**Required work**
Scan the records below for the string "back" and return every line where it appears.

**Data entries**
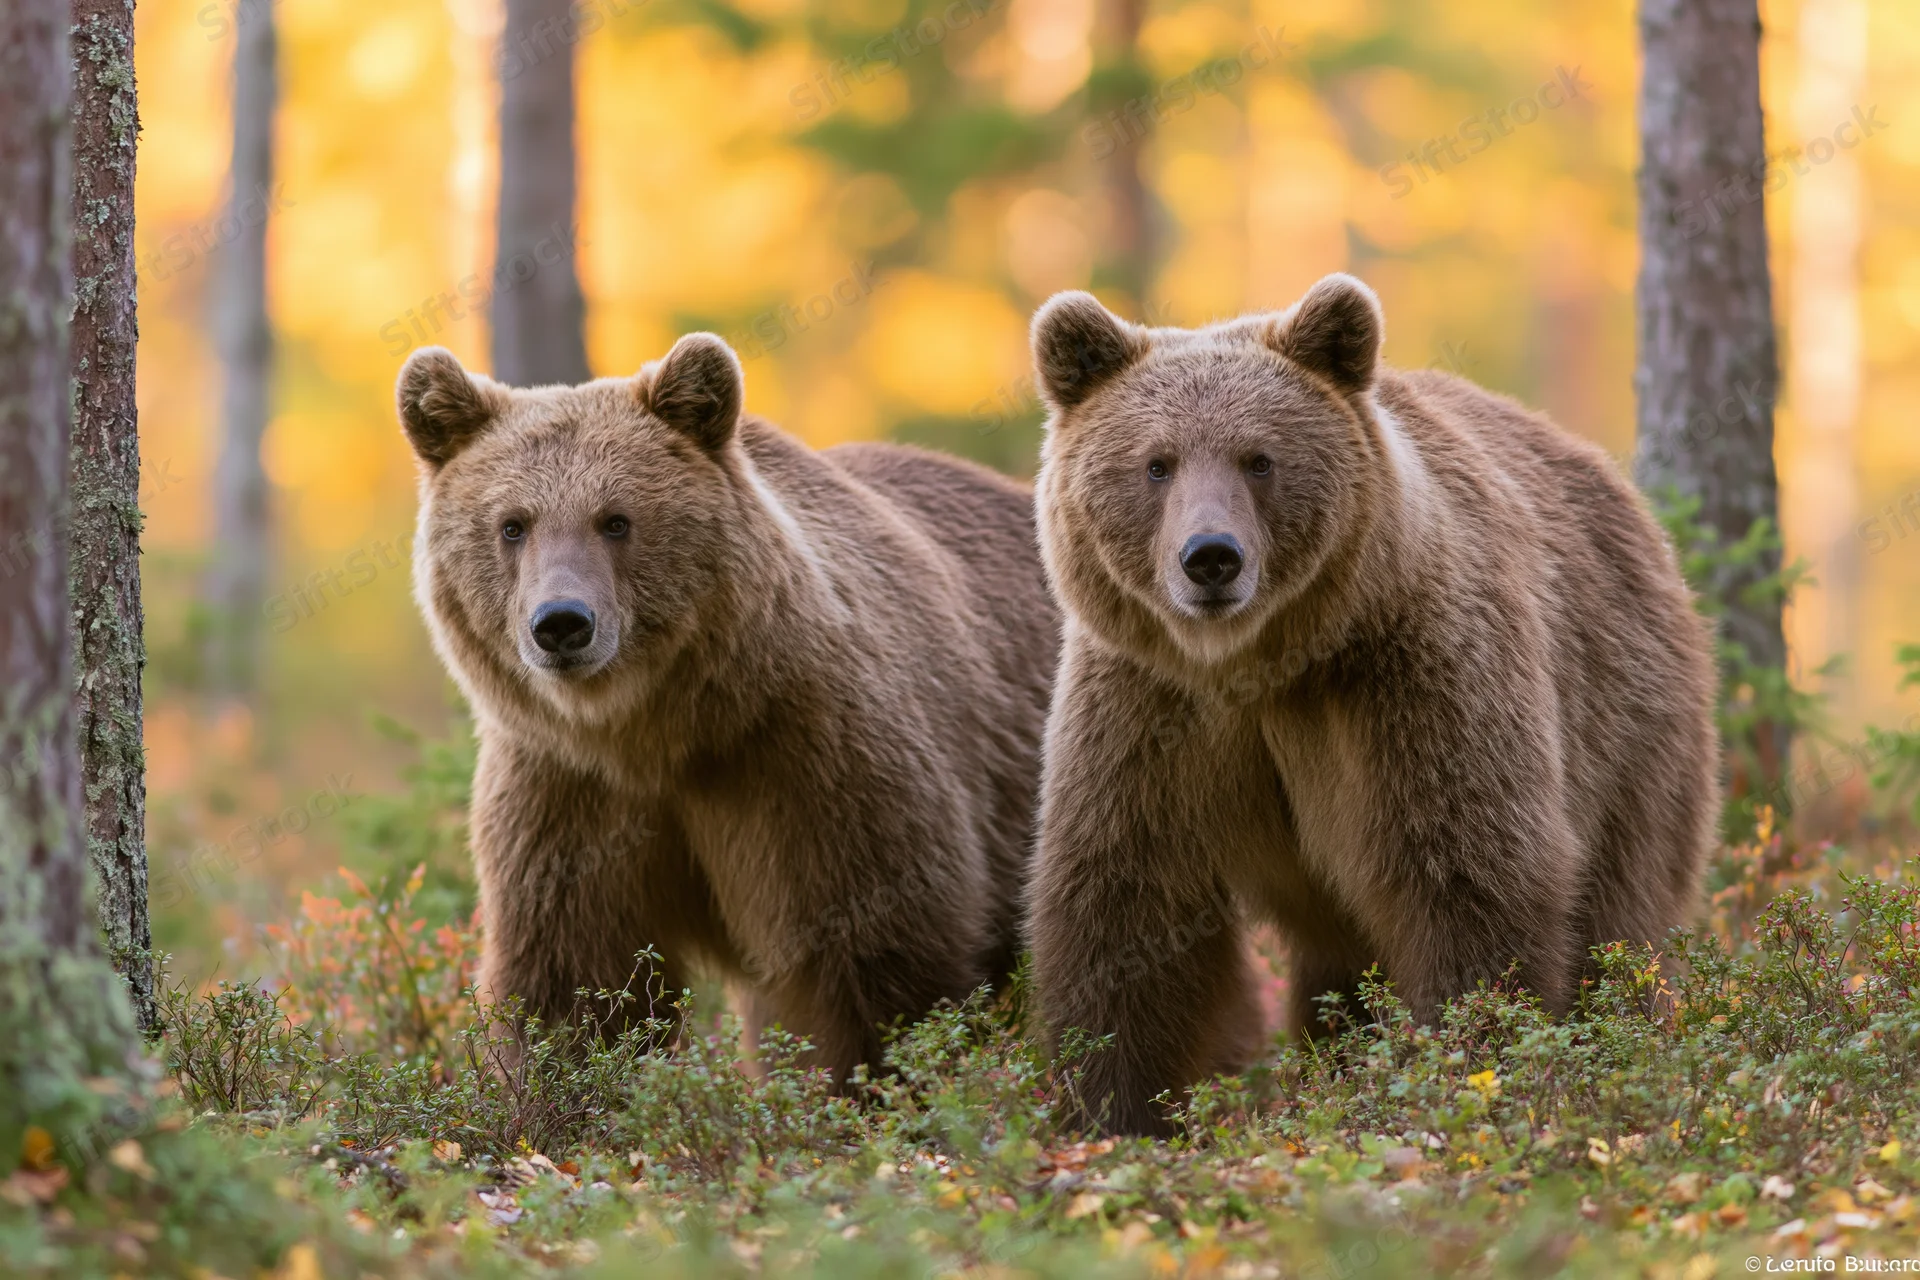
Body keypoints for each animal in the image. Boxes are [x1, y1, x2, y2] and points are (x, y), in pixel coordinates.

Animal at [393, 333, 1058, 1081]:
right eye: (513, 525)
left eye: (616, 520)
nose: (562, 623)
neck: (655, 732)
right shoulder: (566, 793)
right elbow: (573, 986)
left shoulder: (804, 761)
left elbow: (875, 964)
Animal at [1024, 273, 1718, 1135]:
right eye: (1157, 463)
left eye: (1260, 458)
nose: (1211, 557)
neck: (1258, 667)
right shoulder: (1150, 707)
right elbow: (1127, 899)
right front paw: (1111, 1109)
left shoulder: (1407, 681)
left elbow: (1467, 869)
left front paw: (1468, 1065)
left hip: (1629, 725)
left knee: (1621, 912)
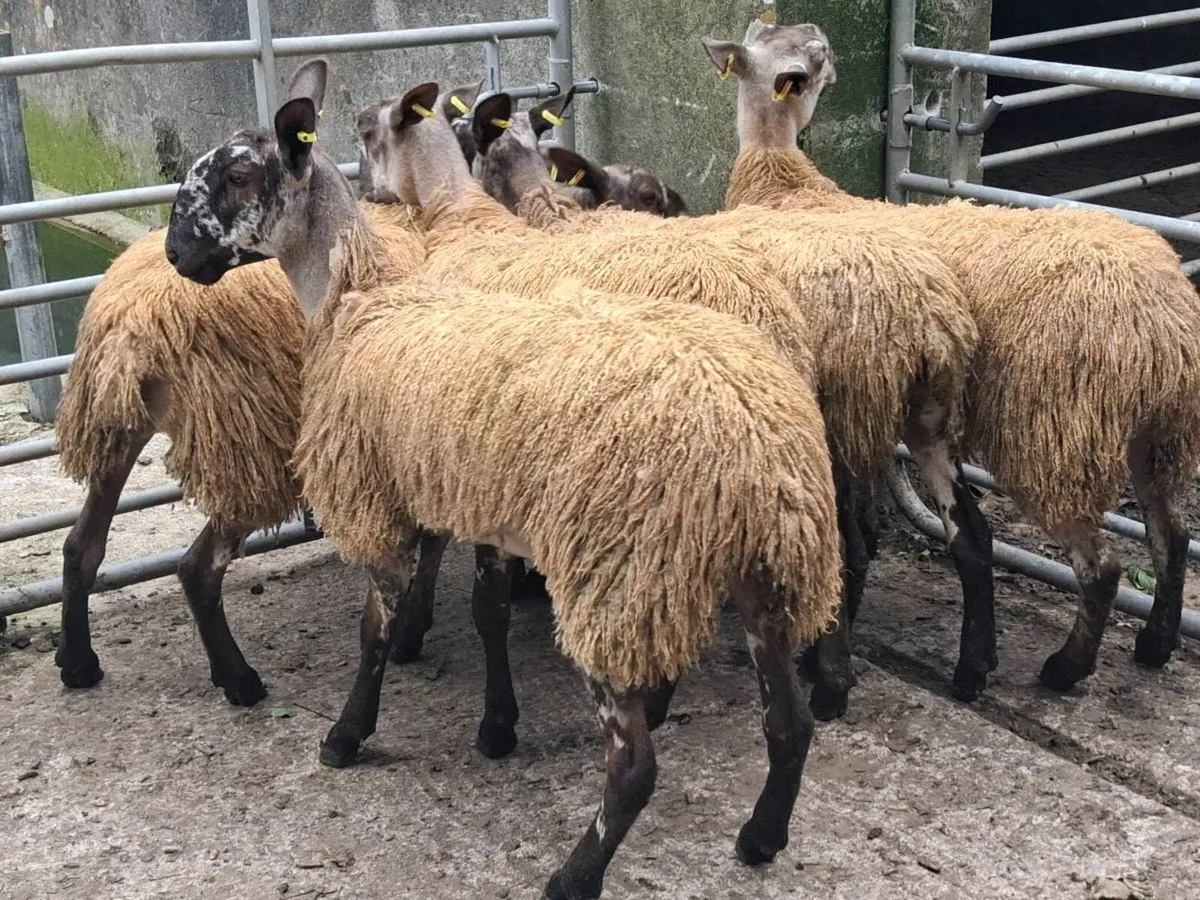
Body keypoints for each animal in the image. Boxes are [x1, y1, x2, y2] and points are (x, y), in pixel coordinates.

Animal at [52, 61, 453, 705]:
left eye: (238, 175)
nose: (178, 252)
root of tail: (128, 326)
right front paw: (415, 629)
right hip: (246, 444)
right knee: (197, 566)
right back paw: (238, 679)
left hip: (118, 428)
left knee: (81, 545)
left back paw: (78, 663)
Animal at [162, 63, 843, 895]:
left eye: (235, 176)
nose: (176, 252)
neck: (360, 296)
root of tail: (758, 447)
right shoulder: (472, 501)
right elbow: (482, 612)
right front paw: (492, 724)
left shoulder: (379, 498)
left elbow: (373, 632)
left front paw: (347, 735)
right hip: (764, 579)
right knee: (788, 724)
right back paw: (761, 836)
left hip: (617, 576)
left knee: (635, 766)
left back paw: (574, 876)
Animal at [462, 90, 987, 719]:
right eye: (653, 196)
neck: (550, 214)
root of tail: (923, 319)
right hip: (919, 420)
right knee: (959, 533)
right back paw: (960, 671)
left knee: (844, 546)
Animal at [704, 18, 1200, 690]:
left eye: (820, 49)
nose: (832, 56)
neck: (783, 179)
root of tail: (1162, 317)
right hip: (1153, 433)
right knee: (1169, 536)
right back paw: (1141, 646)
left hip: (1053, 433)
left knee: (1100, 566)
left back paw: (1064, 668)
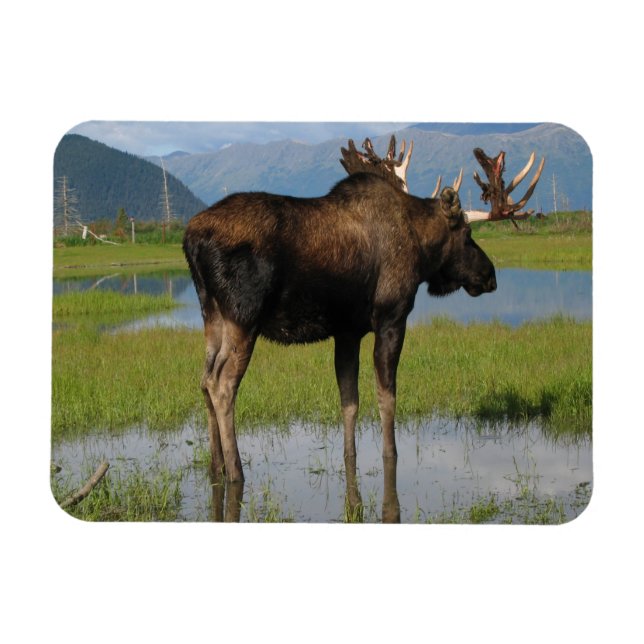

**Answer**
right back paw: (238, 679)
left back paw: (78, 663)
right back paw: (761, 836)
left back paw: (574, 876)
right back paw: (960, 671)
right back paw: (1141, 646)
left back paw: (1064, 668)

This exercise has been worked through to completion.